EPS is growing really nicely, showing a slight acceleration:
EPS Mar Jun Sep Dec
2012 0.58 0.64 0.67 0.70
2013 0.74 0.78 0.85 0.91
2014 1.00 1.09 1.20 1.26
2015 1.35 1.54
EPSY/Y Mar Jun Sep Dec
2012
2013 28% 22% 27% 30%
2014 35% 40% 41% 38%
2015 35% 41%
EPSTTM Mar Jun Sep Dec
2012 2.59
2013 2.75 2.89 3.07 3.28
2014 3.54 3.85 4.20 4.55
2015 4.90 5.35
Also, BV growth divided TTM earnings growth is (and has been) <1, which means that BOFI is producing a little more earnings for incremental increases in BV. I interpret this as them having plenty of good business to be done with their BV growth.
BVG/EG Mar Jun Sep Dec
2012
2013 1.01
2014 1.01 0.99 1.00 0.98
2015 0.98 0.97*
_*It even improved a little bit_
The efficiency ratio is the best it has been. As Fletch mentioned, it’s pretty amazing that they continue to improve upon this.
Eff. Ratio Mar Jun Sep Dec
2012 41.0%
2013 42.1% 42.8% 41.4% 39.9%
2014 35.1% 34.9% 34.8% 34.6%
2015 34.5% **31.6%**
So while BOFI is continually improving its business, the price of its stock is pretty high when measured on a BV basis. Last year, particularly, the stock price stalled for quite a while and actually fell to relatively low value points, providing us a great opportunity to buy more shares. However, there was no real business reason for this. The business has been executing very well throughout the last few years.
This makes me think that something like this will happen again, enabling us to buy again at a better value point. If there is a big market sell-off, we may see a lot of money move out of this bank stock with a 3.6 P/BV.
Many of us on this board mention the possibility of a significant drop. Perhaps we’re forgetting that the lack of upward movement in the stock market this year is no different than if we had a correction and recovery in the same period.

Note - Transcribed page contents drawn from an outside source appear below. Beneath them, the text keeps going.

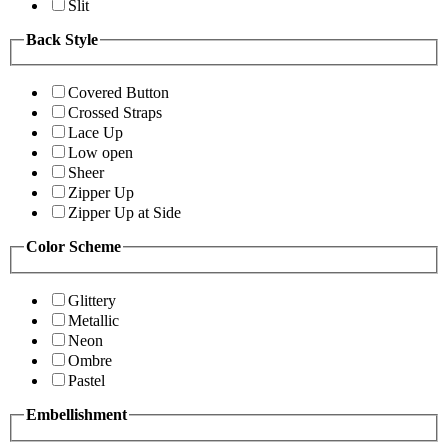
Slit
Back Style
Covered Button
Crossed Straps
Lace Up
Low open
Sheer
Zipper Up
Zipper Up at Side
Color Scheme
Glittery
Metallic
Neon
Ombre
Pastel
Embellishment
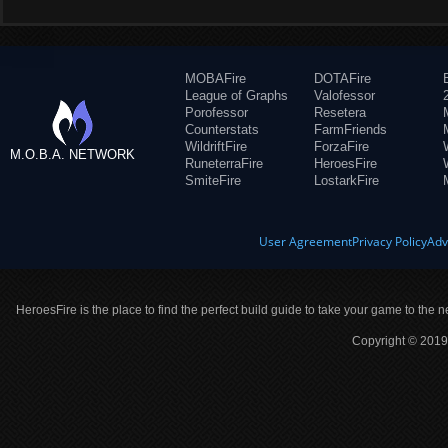
MOBAFire
DOTAFire
League of Graphs
Valofessor
Porofessor
Resetera
Counterstats
FarmFriends
WildriftFire
ForzaFire
M.O.B.A. NETWORK
RuneterraFire
HeroesFire
SmiteFire
LostarkFire
User Agreement
Privacy Policy
Adv
HeroesFire is the place to find the perfect build guide to take your game to the n
Copyright © 2019 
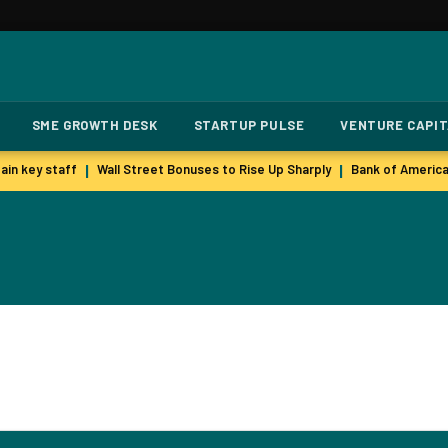
SME GROWTH DESK
STARTUP PULSE
VENTURE CAPI
in key staff
Wall Street Bonuses to Rise Up Sharply
Bank of America
|
|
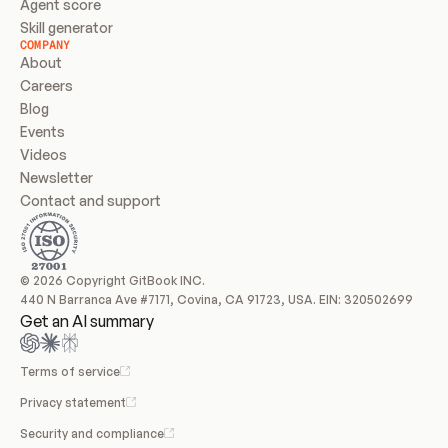
Agent score
Skill generator
COMPANY
About
Careers
Blog
Events
Videos
Newsletter
Contact and support
© 2026 Copyright GitBook INC.
440 N Barranca Ave #7171, Covina, CA 91723, USA. EIN: 320502699
Get an AI summary
Terms of service
Privacy statement
Security and compliance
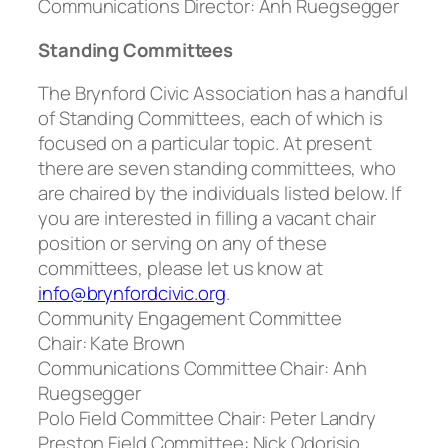
Communications Director:
Anh Ruegsegger
Standing Committees
The Brynford Civic Association has a handful
of Standing Committees, each of which is
focused on a particular topic. At present
there are seven standing committees, who
are chaired by the individuals listed below. If
you are interested in filling a vacant chair
position or serving on any of these
committees, please let us know at
info@brynfordcivic.org
.
Community Engagement Committee
Chair
: Kate Brown
Communications Committee Chair:
Anh
Ruegsegger
Polo Field Committee Chair:
Peter Landry
Preston Field Committee:
Nick Odorisio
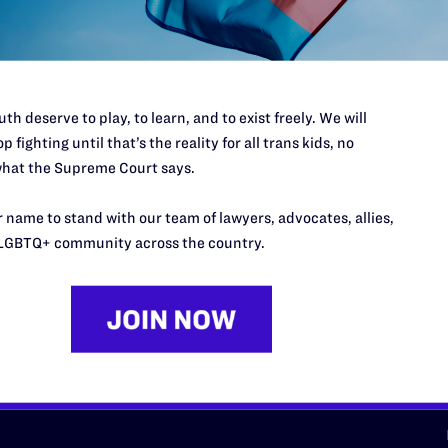
d we need your support now more
th deserve to play, to learn, and to exist freely. We will
p fighting until that’s the reality for all trans kids, no
hat the Supreme Court says.
URCES
REGIONS
 name to stand with our team of lawyers, advocates, allies,
p Desk
Midwest
A
LGBTQ+ community across the country.
a
as
Northeast
n
South Central
s
Southern
nter
Western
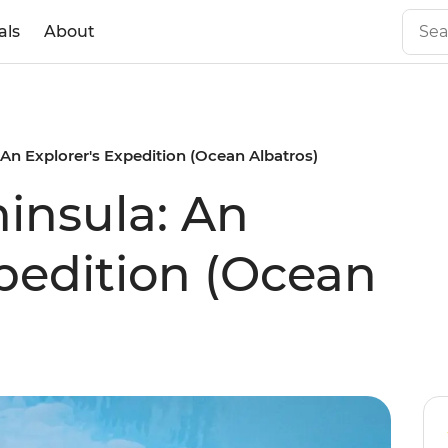
als
About
 An Explorer's Expedition (Ocean Albatros)
ninsula: An
xpedition (Ocean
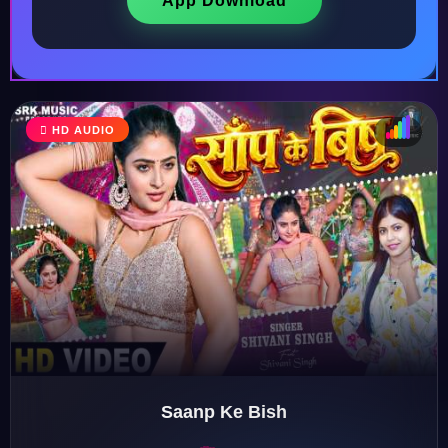
App Download
HD AUDIO
♩
♫
♪
♬
Saanp Ke Bish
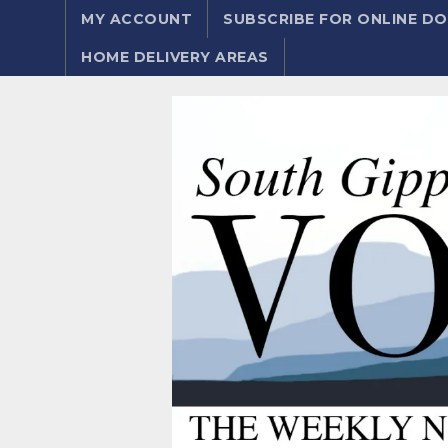
MY ACCOUNT
SUBSCRIBE FOR ONLINE 
HOME DELIVERY AREAS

When corrections occur, they usually run their course pretty quickly.
And many of us are anchoring on Saul’s returns this year. We probably feel like the market is really high, because our investments (assuming we take some advantage of this board) are doing very well.
That said, maybe BOFI will continue staying highly valued for a very long time and grow right along at the same pace as its assets. Five years from now, we may look back at today’s price and think it was a bargain.